Le 26 février 2026 est une date qui comptera.
Les décrets relatifs au plafonnement du Compte personnel de formation ont été publiés aujourd’hui.
Ils entreront en application immédiatement ou dans les heures qui viennent, au rythme des mises à jour techniques de la Caisse des Dépôts.
Il y aura un avant et un après.
Une accélération assumée
Le marché connaissait le contenu des textes depuis plusieurs semaines.
Le plafonnement des prises en charge, l’instauration d’un ticket modérateur, la limitation de certains financements n’étaient plus des hypothèses.
Résultat : une accélération spectaculaire des demandes.
Ces derniers jours, plusieurs plateformes ont connu des ralentissements, parfois des indisponibilités temporaires. Une ruée vers la mobilisation des droits s’est enclenchée. Le phénomène est presque paradoxal : pendant des années, le CPF cherchait son public. Et au moment où un plafond arrive, tout le monde veut entrer.
Il faut le dire clairement : une part significative de cette explosion concernait les permis de conduire dit permis B. Des dispositifs certes utiles, mais qui ont progressivement occupé une place disproportionnée dans les volumes du CPF.
Le recentrage était attendu. Il est désormais acté.
Un marché sous tension
La publication des décrets n’a surpris personne.
Mais elle officialise un changement structurel.
Jusqu’ici, un titulaire pouvait mobiliser l’intégralité de ses droits accumulés.
Désormais, il existe un plafond.
Et un reste à charge.
C’est un changement culturel majeur.
Pour les individus, en particulier les plus modestes, la compréhension sera complexe. Le CPF était perçu comme un droit disponible. Il devient un droit conditionné.
Pour les entreprises, la gestion des demandes va se transformer. Arbitrages budgétaires, négociations internes, cofinancements : les DRH vont devoir absorber une nouvelle couche de complexité.

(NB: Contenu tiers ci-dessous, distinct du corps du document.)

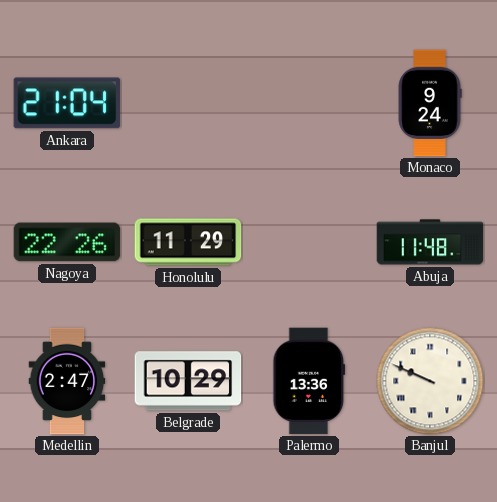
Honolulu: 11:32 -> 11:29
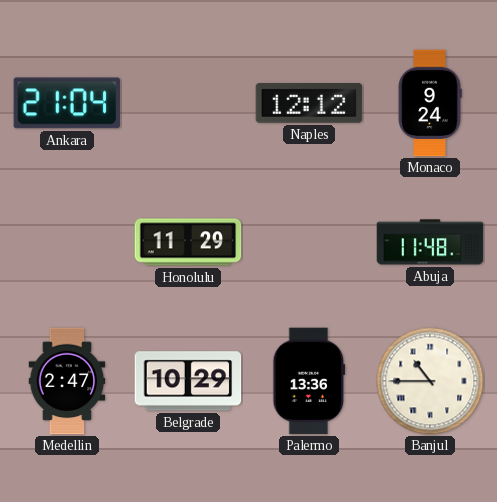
Naples: none -> 12:12
Nagoya: 22:26 -> none
Banjul: 9:49 -> 10:45
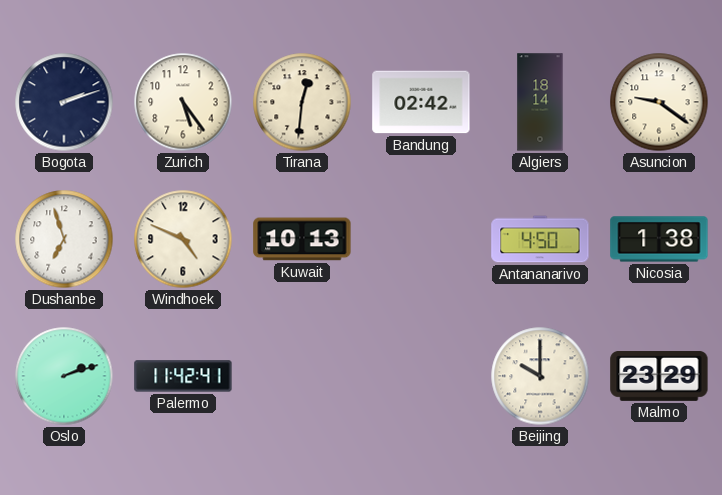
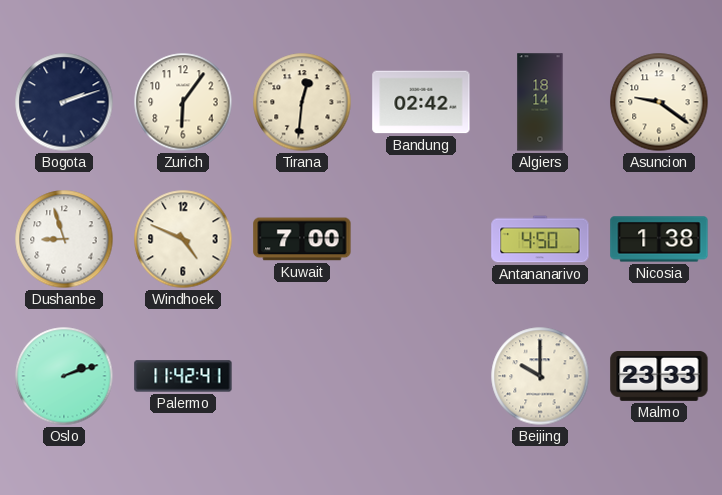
Zurich: 5:24 -> 6:06
Dushanbe: 6:57 -> 8:57
Kuwait: 10:13 -> 7:00
Malmo: 23:29 -> 23:33
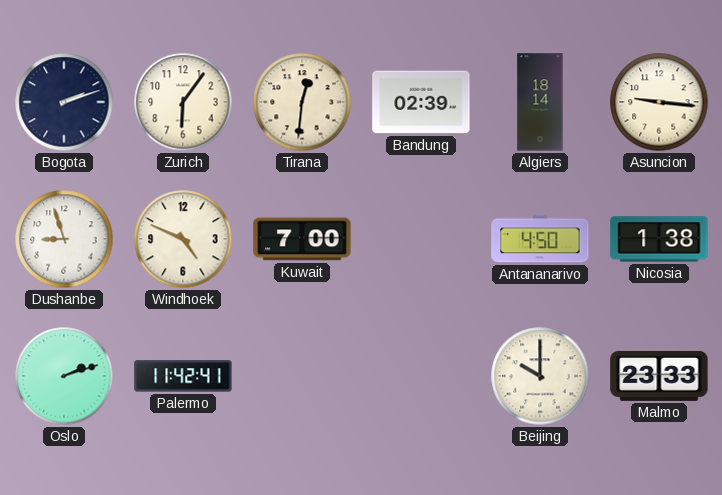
Bandung: 02:42 -> 02:39
Asuncion: 9:21 -> 9:16
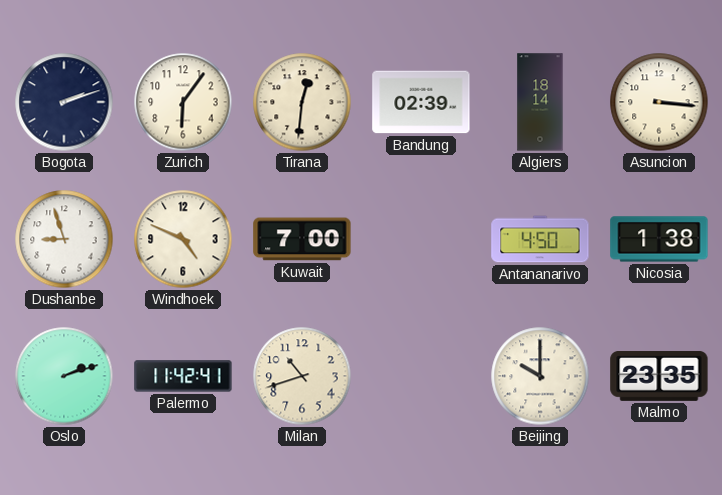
Asuncion: 9:16 -> 3:16
Milan: none -> 10:42
Malmo: 23:33 -> 23:35
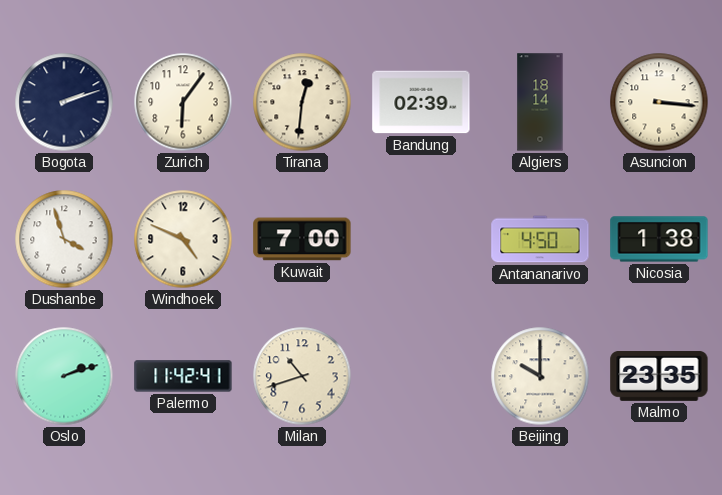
Dushanbe: 8:57 -> 3:57
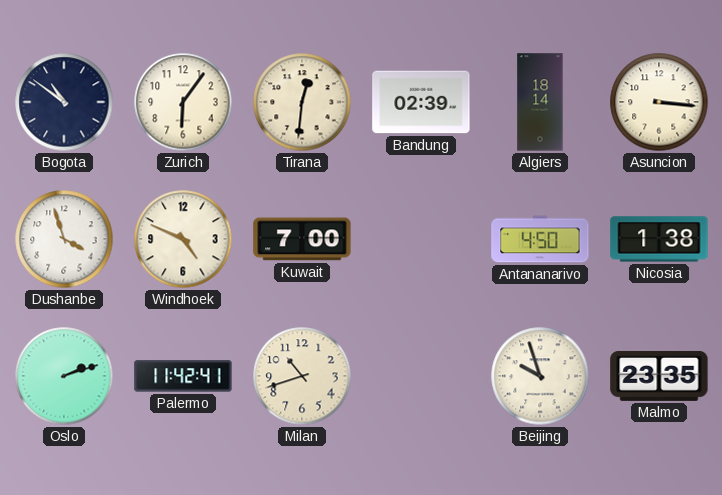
Bogota: 2:12 -> 10:51
Beijing: 10:00 -> 9:57
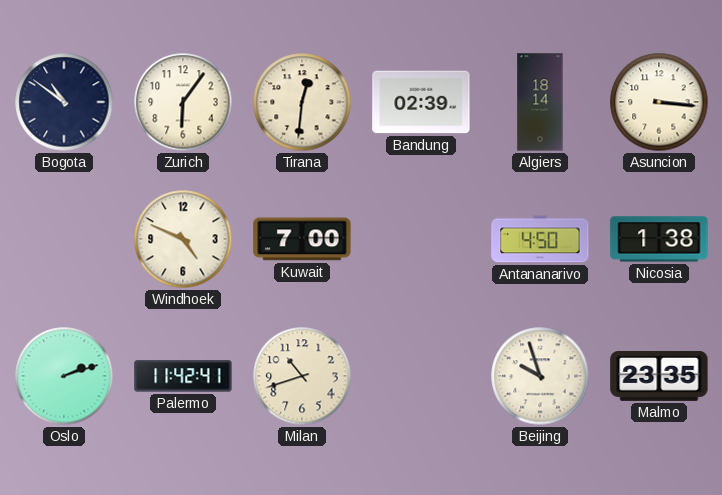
Dushanbe: 3:57 -> none
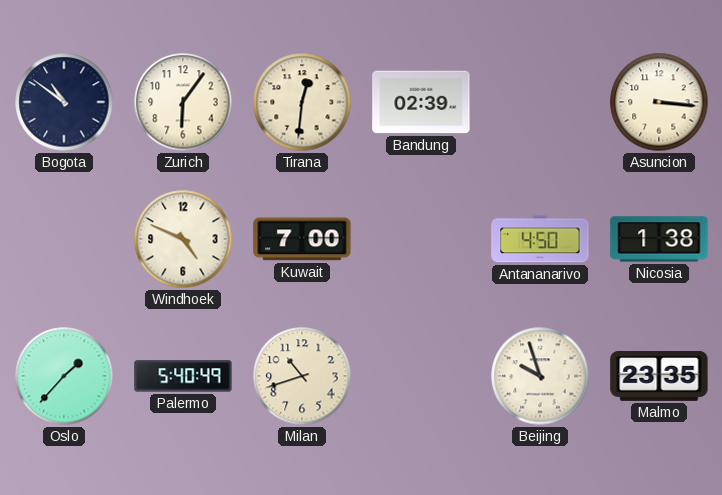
Algiers: 18:14 -> none
Oslo: 2:12 -> 1:37
Palermo: 11:42 -> 5:40
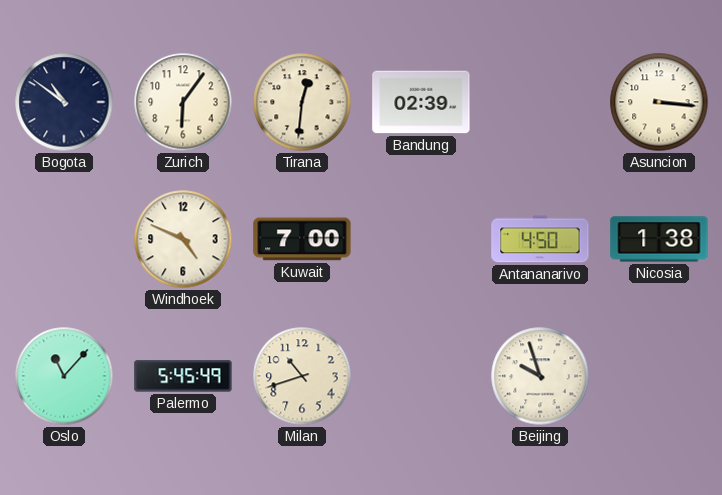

Pour les organismes de formation, la question est simple : le modèle économique tient-il avec un plafond et un ticket modérateur ?
Les prochains jours donneront des premiers signaux.
Une réaction du secteur révélatrice
Les acteurs ont réagi vite.
Beaucoup ont publié des messages incitant à mobiliser les droits avant l’entrée en vigueur.
C’est légal.
C’est compréhensible.
C’est même rationnel.
Quand un cadre réglementaire change, le marché s’ajuste.
Un tournant historique
Ce qui se joue aujourd’hui dépasse la technique réglementaire.
Le CPF entre dans une nouvelle phase :
- fin de l’illusion d’un droit intégralement mobilisable
- responsabilisation financière accrue
- recentrage sur la logique de co-investissement
C’est une transformation profonde.
Reste une question centrale :
le secteur va-t-il se recentrer sur la compétence, l’employabilité et la performance des individus… ou simplement chercher à contourner les nouvelles règles ?
Ce moment est historique parce qu’il oblige tout le monde à se repositionner.
Les organismes sérieux devront prouver la valeur réelle de leurs parcours.
Les entreprises devront structurer leur stratégie d’abondement.
Les actifs devront arbitrer.
Le CPF devient un outil plus contraint. Peut-être plus mature. Peut-être plus fragile.
Les prochains mois seront décisifs.
Et nous continuerons à analyser, sans posture partisane, ce que cela signifie réellement pour les professionnels de la compétence.